### Work instructions
Exactly the lines below starting at the line with "left ear: (860, 89)" and ending at the line with "left knee: (58, 111)" are wanted, with both ends included. Leave out the pictures and add no other lines.

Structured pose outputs
################

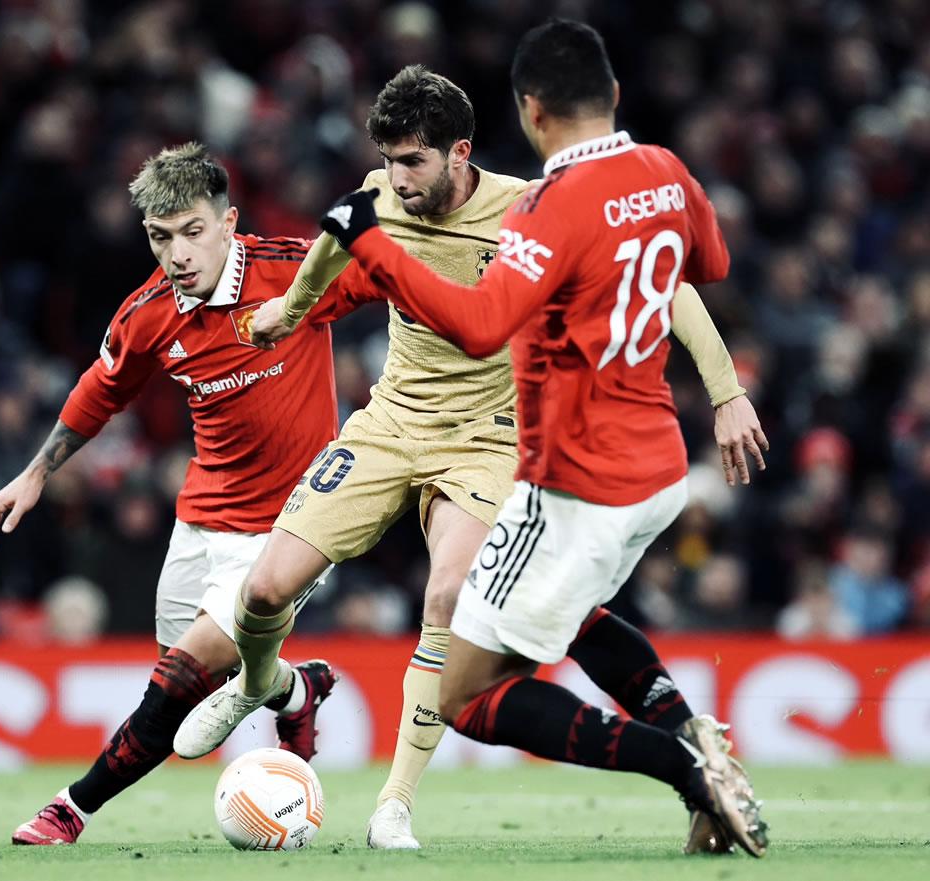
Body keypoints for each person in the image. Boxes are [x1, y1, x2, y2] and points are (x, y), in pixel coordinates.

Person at [175, 66, 766, 854]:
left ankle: (394, 805)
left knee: (450, 595)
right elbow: (332, 244)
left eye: (413, 162)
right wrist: (288, 311)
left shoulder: (532, 209)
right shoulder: (381, 195)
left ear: (459, 153)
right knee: (263, 589)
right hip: (391, 421)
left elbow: (674, 290)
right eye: (388, 161)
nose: (397, 179)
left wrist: (726, 392)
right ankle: (261, 685)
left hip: (490, 436)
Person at [0, 142, 376, 845]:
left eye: (193, 231)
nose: (178, 253)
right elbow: (101, 390)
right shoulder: (148, 313)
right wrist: (36, 472)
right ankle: (296, 690)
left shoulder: (294, 271)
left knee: (176, 684)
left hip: (291, 527)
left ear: (228, 223)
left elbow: (394, 277)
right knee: (195, 692)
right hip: (201, 522)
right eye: (161, 237)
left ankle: (70, 809)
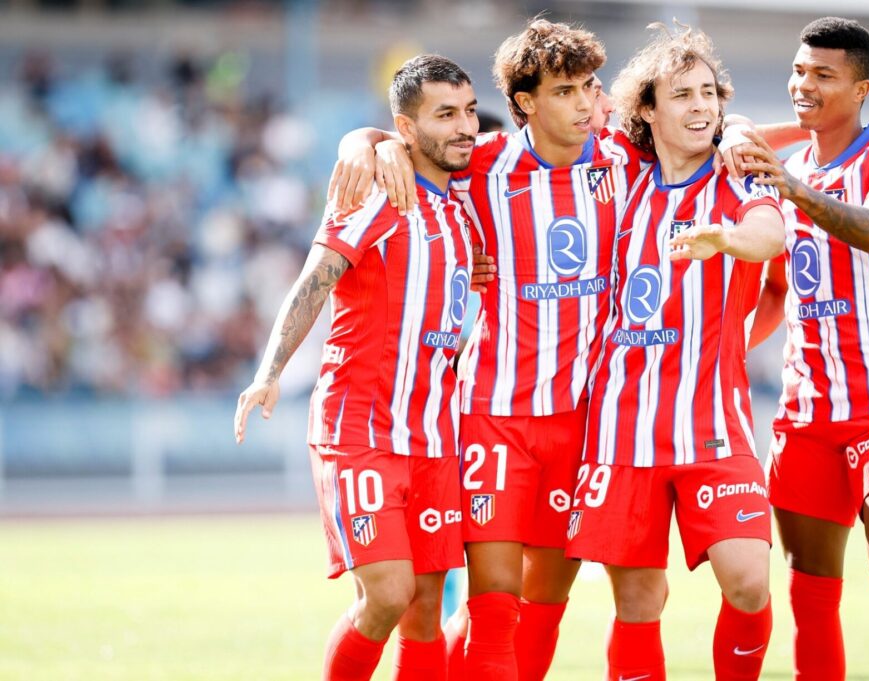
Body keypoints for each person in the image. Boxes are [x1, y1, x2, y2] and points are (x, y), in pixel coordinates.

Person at [329, 18, 650, 680]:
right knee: (495, 607)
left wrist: (737, 133)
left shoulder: (622, 157)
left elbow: (701, 136)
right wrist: (366, 142)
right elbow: (403, 141)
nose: (585, 102)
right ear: (526, 102)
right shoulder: (487, 163)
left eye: (590, 87)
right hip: (494, 418)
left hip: (583, 424)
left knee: (542, 606)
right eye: (566, 90)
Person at [233, 54, 478, 681]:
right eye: (445, 114)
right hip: (360, 429)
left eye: (469, 111)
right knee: (390, 594)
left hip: (432, 436)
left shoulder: (464, 206)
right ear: (406, 126)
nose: (464, 127)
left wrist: (368, 138)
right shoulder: (375, 196)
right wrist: (269, 369)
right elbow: (314, 280)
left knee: (425, 610)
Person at [564, 23, 785, 681]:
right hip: (621, 432)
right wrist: (367, 139)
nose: (701, 107)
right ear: (648, 110)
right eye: (681, 94)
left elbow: (769, 233)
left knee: (748, 579)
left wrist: (727, 238)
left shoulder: (737, 172)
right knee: (638, 597)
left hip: (713, 426)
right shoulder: (618, 175)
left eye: (709, 93)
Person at [737, 17, 869, 681]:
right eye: (800, 71)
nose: (804, 84)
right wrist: (724, 349)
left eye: (823, 75)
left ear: (860, 89)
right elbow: (777, 290)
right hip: (806, 413)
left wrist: (791, 186)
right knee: (809, 593)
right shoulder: (788, 166)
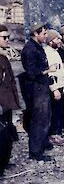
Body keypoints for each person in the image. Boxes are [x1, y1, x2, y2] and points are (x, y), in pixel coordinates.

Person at [21, 22, 57, 161]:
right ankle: (36, 151)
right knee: (39, 119)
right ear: (36, 34)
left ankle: (43, 141)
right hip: (36, 88)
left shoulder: (37, 47)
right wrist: (49, 70)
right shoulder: (29, 49)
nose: (46, 36)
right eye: (44, 33)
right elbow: (31, 72)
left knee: (45, 116)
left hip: (42, 86)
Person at [0, 24, 20, 176]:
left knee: (7, 136)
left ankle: (4, 163)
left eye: (8, 37)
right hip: (0, 104)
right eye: (4, 38)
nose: (8, 40)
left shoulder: (3, 57)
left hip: (6, 104)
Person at [44, 29, 64, 145]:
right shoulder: (48, 53)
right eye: (57, 39)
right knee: (54, 112)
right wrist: (55, 89)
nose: (60, 40)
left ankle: (56, 132)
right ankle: (53, 134)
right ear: (50, 41)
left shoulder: (55, 51)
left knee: (58, 111)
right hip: (55, 88)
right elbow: (50, 73)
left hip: (60, 86)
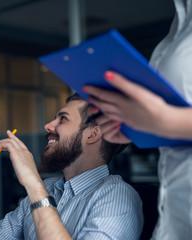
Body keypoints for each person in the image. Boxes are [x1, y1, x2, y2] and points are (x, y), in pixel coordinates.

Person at [82, 0, 192, 239]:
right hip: (175, 216)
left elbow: (172, 120)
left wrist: (166, 121)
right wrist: (137, 125)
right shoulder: (179, 24)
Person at [0, 94, 143, 240]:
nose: (48, 126)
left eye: (63, 119)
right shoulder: (48, 187)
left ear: (93, 134)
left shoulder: (117, 197)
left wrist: (33, 183)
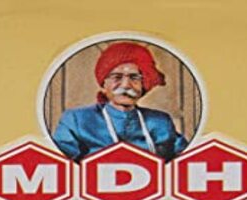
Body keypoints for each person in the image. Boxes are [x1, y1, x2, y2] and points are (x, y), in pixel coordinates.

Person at [52, 42, 188, 162]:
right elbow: (61, 164)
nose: (126, 85)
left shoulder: (161, 122)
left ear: (143, 85)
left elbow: (185, 160)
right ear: (103, 85)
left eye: (134, 77)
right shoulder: (77, 120)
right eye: (117, 77)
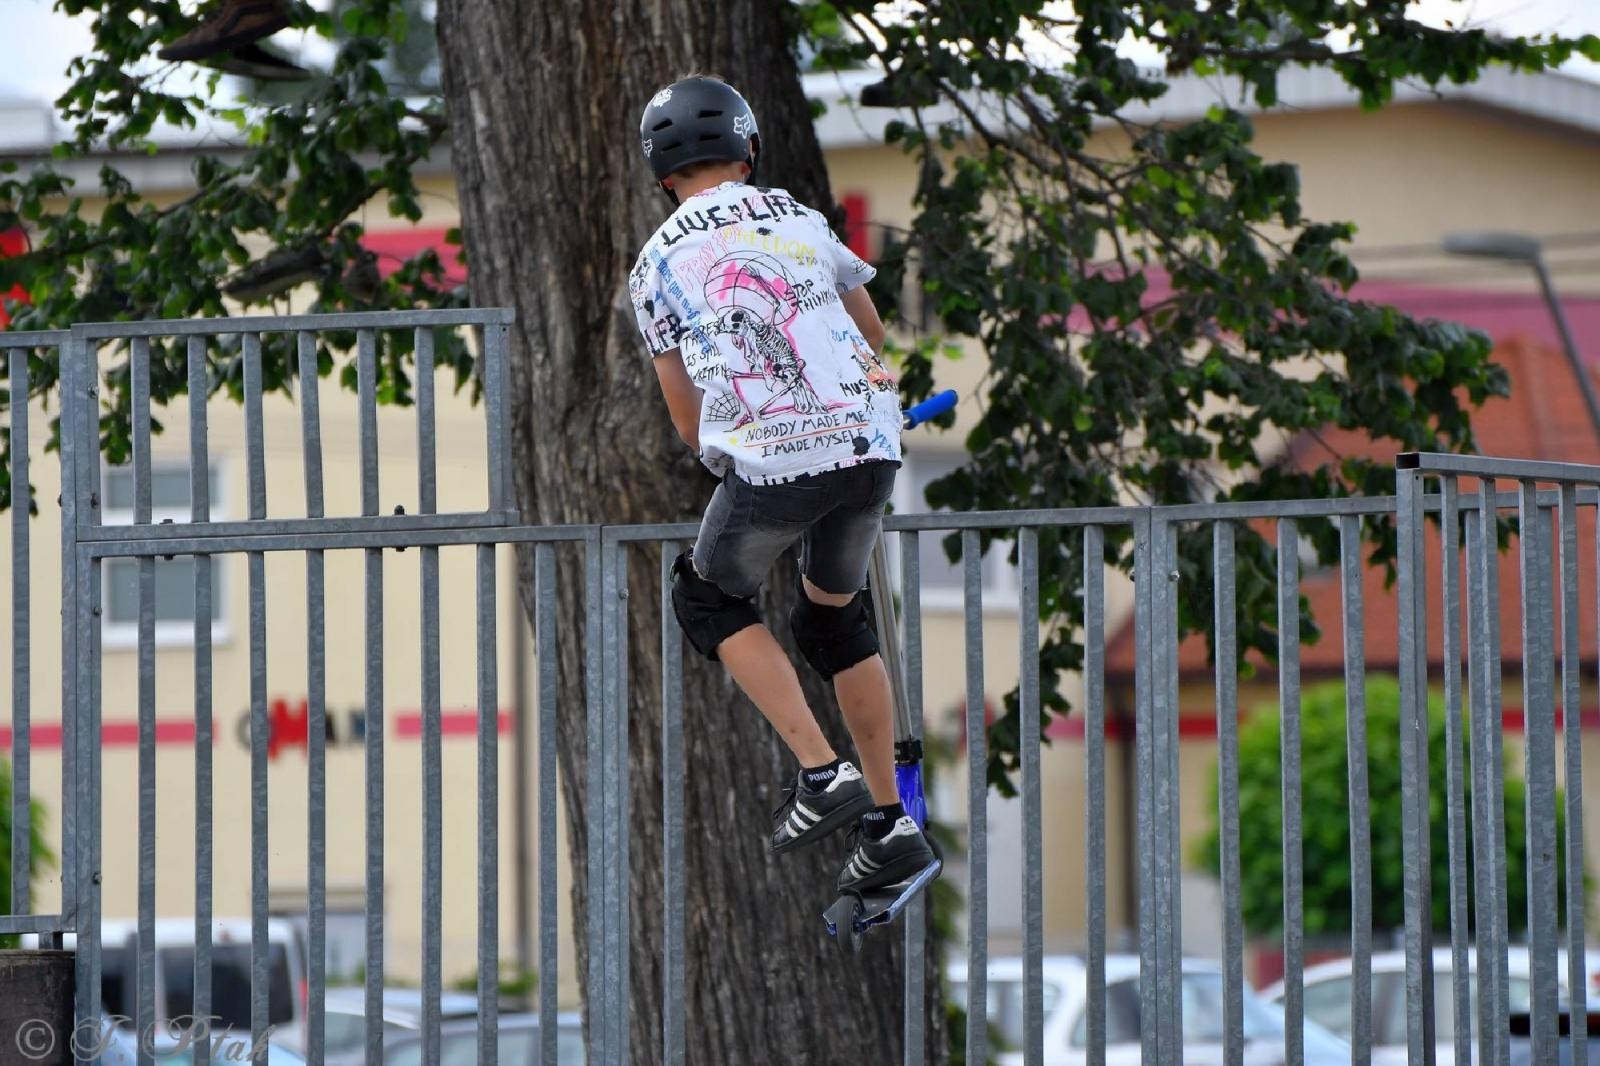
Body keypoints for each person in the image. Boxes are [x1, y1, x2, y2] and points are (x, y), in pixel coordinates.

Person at [629, 75, 936, 895]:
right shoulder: (799, 217)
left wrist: (736, 454)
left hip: (776, 457)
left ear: (663, 175)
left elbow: (690, 426)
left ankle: (819, 771)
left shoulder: (656, 262)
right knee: (832, 619)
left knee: (708, 597)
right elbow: (869, 330)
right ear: (749, 149)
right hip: (872, 447)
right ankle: (887, 825)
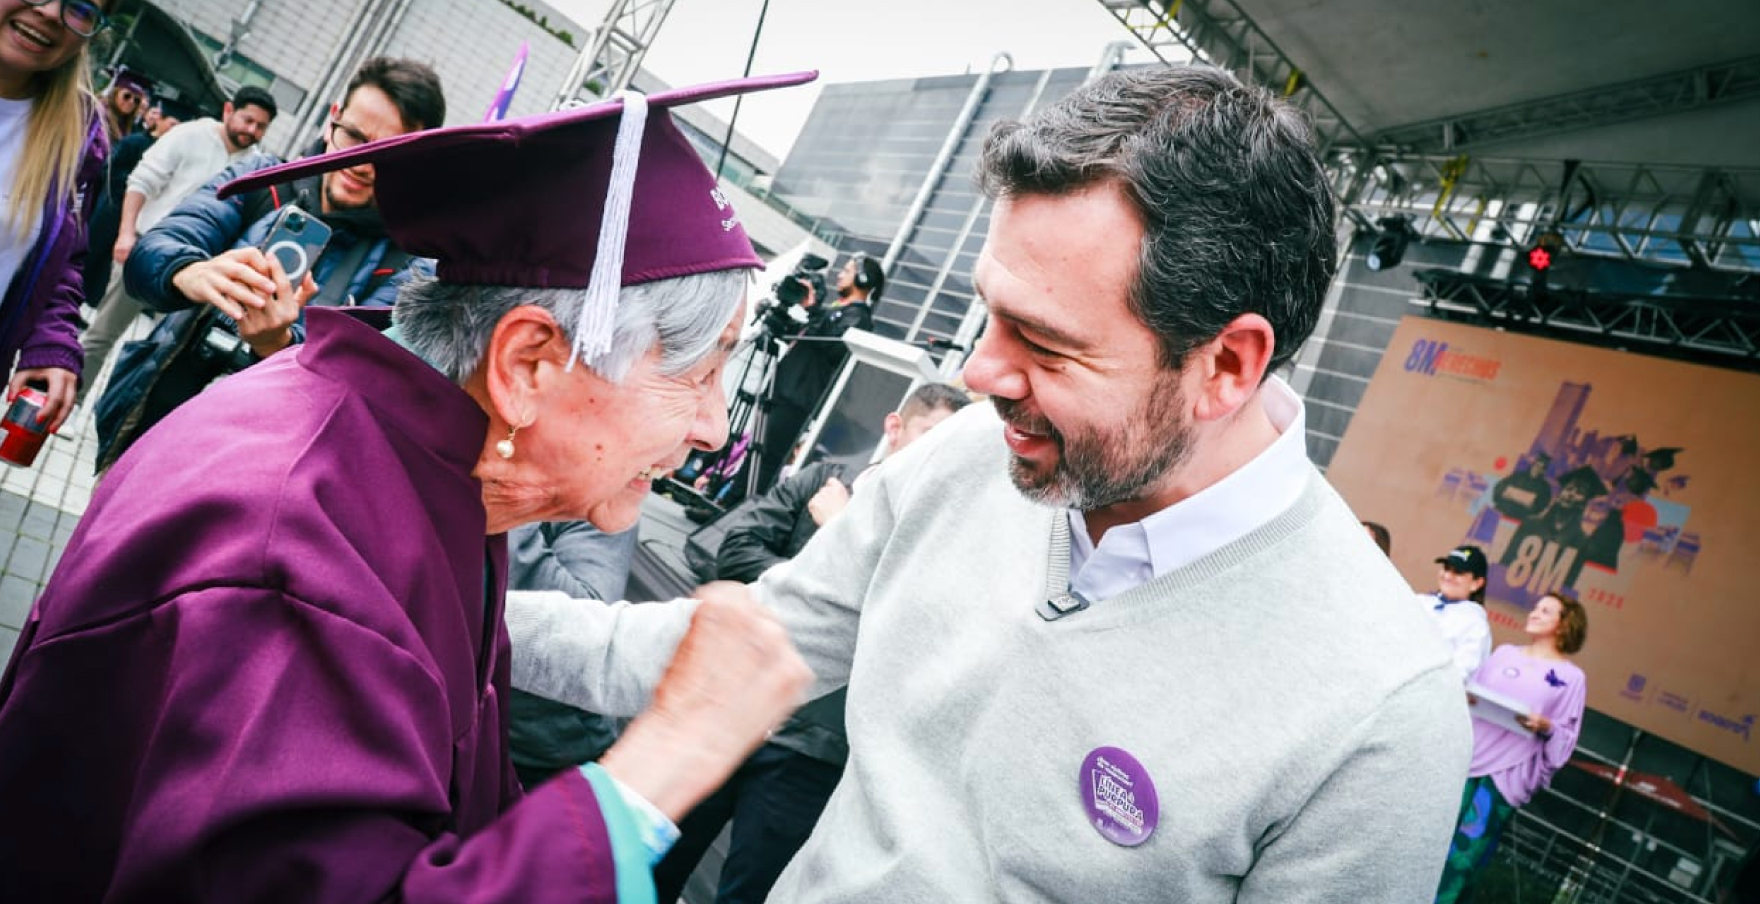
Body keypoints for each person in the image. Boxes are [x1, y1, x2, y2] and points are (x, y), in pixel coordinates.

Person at [508, 66, 1472, 902]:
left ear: (1226, 366)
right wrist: (407, 604)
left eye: (1046, 343)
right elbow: (704, 651)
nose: (979, 374)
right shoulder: (968, 456)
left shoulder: (1380, 715)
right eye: (990, 314)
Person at [0, 71, 819, 901]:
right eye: (701, 367)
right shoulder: (299, 551)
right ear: (527, 366)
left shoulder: (412, 465)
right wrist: (670, 755)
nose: (714, 427)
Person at [656, 382, 970, 904]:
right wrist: (818, 587)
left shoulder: (941, 539)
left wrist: (837, 533)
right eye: (929, 436)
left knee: (751, 889)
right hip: (730, 710)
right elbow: (734, 547)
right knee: (659, 859)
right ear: (895, 428)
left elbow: (896, 623)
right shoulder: (825, 479)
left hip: (813, 748)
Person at [93, 57, 440, 470]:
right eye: (354, 137)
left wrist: (276, 347)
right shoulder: (260, 180)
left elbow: (364, 397)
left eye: (387, 153)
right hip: (146, 433)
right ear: (333, 119)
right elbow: (152, 254)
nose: (362, 164)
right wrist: (190, 271)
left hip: (262, 480)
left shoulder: (410, 266)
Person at [76, 85, 275, 404]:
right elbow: (141, 181)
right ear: (228, 111)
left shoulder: (256, 164)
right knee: (103, 333)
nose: (251, 130)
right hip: (146, 250)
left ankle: (115, 412)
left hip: (200, 271)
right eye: (247, 120)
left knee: (160, 351)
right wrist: (127, 234)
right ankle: (74, 398)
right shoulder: (189, 135)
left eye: (260, 126)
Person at [0, 0, 113, 438]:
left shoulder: (81, 131)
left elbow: (61, 258)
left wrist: (50, 342)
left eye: (80, 7)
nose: (49, 12)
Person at [1436, 592, 1588, 903]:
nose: (1534, 613)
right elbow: (1470, 692)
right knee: (1431, 841)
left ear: (1564, 625)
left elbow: (1566, 736)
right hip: (1467, 760)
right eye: (1536, 607)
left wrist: (1545, 725)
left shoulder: (1571, 678)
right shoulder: (1504, 653)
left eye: (1545, 611)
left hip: (1504, 777)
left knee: (1464, 857)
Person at [506, 519, 640, 789]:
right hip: (451, 716)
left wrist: (496, 509)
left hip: (539, 748)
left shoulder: (602, 488)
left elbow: (579, 628)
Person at [755, 252, 881, 493]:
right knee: (757, 446)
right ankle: (726, 498)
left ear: (863, 280)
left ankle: (735, 507)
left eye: (847, 271)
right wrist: (780, 319)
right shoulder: (838, 311)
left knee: (768, 455)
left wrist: (814, 309)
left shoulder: (859, 318)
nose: (840, 275)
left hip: (799, 397)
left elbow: (832, 345)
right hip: (784, 386)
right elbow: (808, 338)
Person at [83, 97, 185, 308]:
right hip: (113, 210)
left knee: (107, 269)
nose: (175, 130)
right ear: (160, 120)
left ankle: (87, 305)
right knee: (91, 256)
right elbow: (109, 171)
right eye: (173, 124)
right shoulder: (135, 143)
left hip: (140, 219)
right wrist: (134, 186)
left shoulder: (172, 154)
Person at [1421, 544, 1493, 683]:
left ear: (1477, 583)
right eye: (1446, 568)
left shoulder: (1476, 625)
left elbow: (1460, 673)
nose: (1448, 576)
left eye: (1458, 572)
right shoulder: (1420, 601)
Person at [98, 64, 148, 142]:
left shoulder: (129, 127)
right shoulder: (98, 114)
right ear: (115, 93)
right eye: (127, 96)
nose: (131, 101)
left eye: (137, 100)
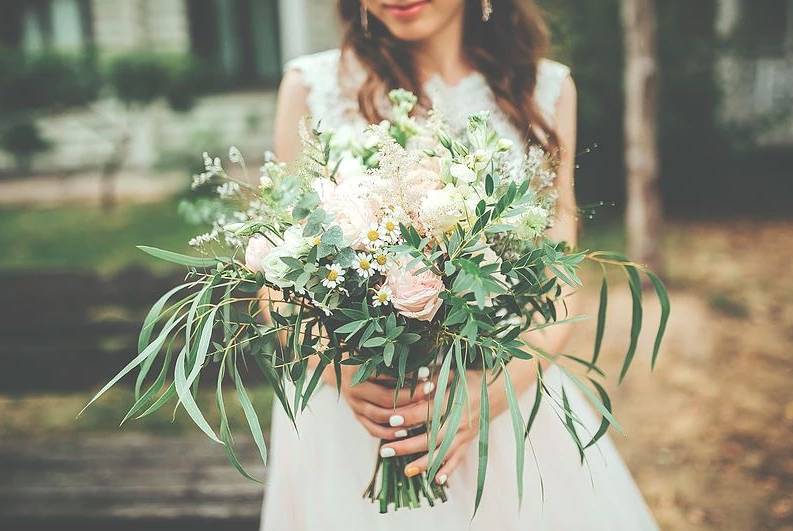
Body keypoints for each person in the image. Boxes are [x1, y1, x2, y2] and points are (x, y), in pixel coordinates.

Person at [262, 1, 658, 529]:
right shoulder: (310, 88)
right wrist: (341, 373)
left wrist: (488, 397)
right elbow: (277, 275)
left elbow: (561, 284)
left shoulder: (546, 90)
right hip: (351, 422)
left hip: (502, 396)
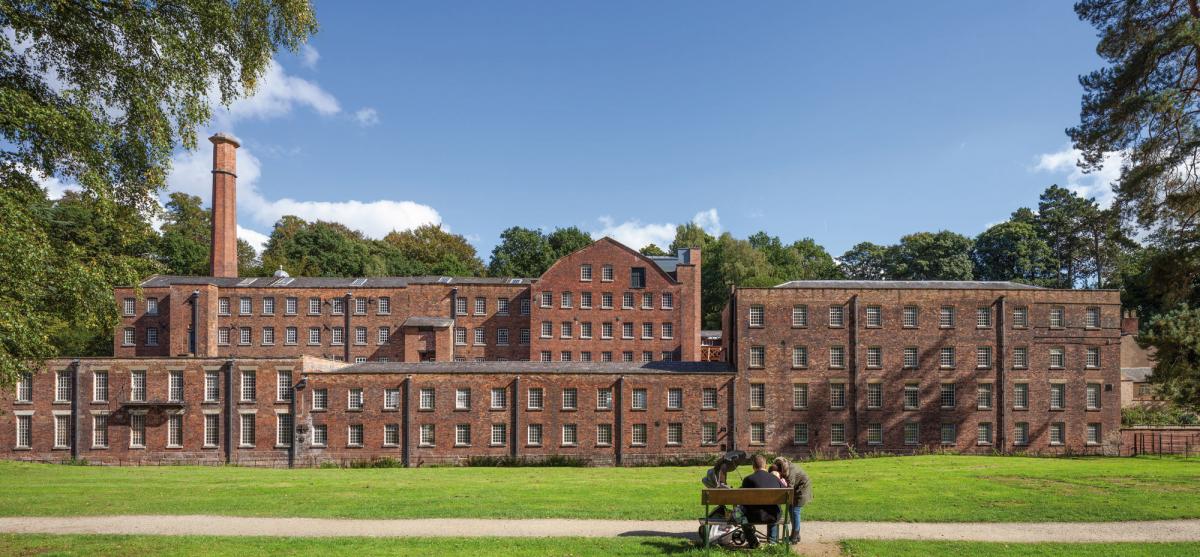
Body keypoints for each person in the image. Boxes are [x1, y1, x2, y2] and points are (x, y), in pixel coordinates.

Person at [739, 454, 784, 546]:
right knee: (774, 508)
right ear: (765, 466)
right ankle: (772, 541)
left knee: (741, 517)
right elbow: (784, 491)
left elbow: (742, 499)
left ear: (753, 467)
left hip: (751, 516)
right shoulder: (775, 478)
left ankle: (753, 542)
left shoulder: (747, 479)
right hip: (773, 516)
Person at [773, 456, 812, 544]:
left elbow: (789, 489)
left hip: (802, 490)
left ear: (781, 469)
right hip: (795, 490)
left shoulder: (791, 472)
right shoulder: (785, 468)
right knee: (791, 510)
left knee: (795, 511)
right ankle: (796, 535)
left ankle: (794, 537)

################

### Exercise solution
left ear: (860, 89)
right elbow: (777, 290)
right hip: (806, 413)
left wrist: (791, 186)
right knee: (809, 593)
right shoulder: (788, 166)
Body keypoints for each person in the image. Boxes are [x1, y1, x2, y2] and points are (x, y), in pixel coordinates.

Person at [21, 22, 57, 161]:
right ankle: (36, 151)
right knee: (39, 119)
right ear: (36, 34)
left ankle: (43, 141)
right hip: (36, 88)
left shoulder: (37, 47)
right wrist: (49, 70)
right shoulder: (29, 49)
nose: (46, 36)
right eye: (44, 33)
right elbow: (31, 72)
left knee: (45, 116)
left hip: (42, 86)
Person at [0, 24, 20, 176]:
left knee: (7, 136)
left ankle: (4, 163)
left eye: (8, 37)
right hip: (0, 104)
right eye: (4, 38)
nose: (8, 40)
left shoulder: (3, 57)
left hip: (6, 104)
Person at [44, 29, 64, 145]:
right shoulder: (48, 53)
right eye: (57, 39)
right knee: (54, 112)
right wrist: (55, 89)
nose: (60, 40)
left ankle: (56, 132)
right ankle: (53, 134)
right ear: (50, 41)
left shoulder: (55, 51)
left knee: (58, 111)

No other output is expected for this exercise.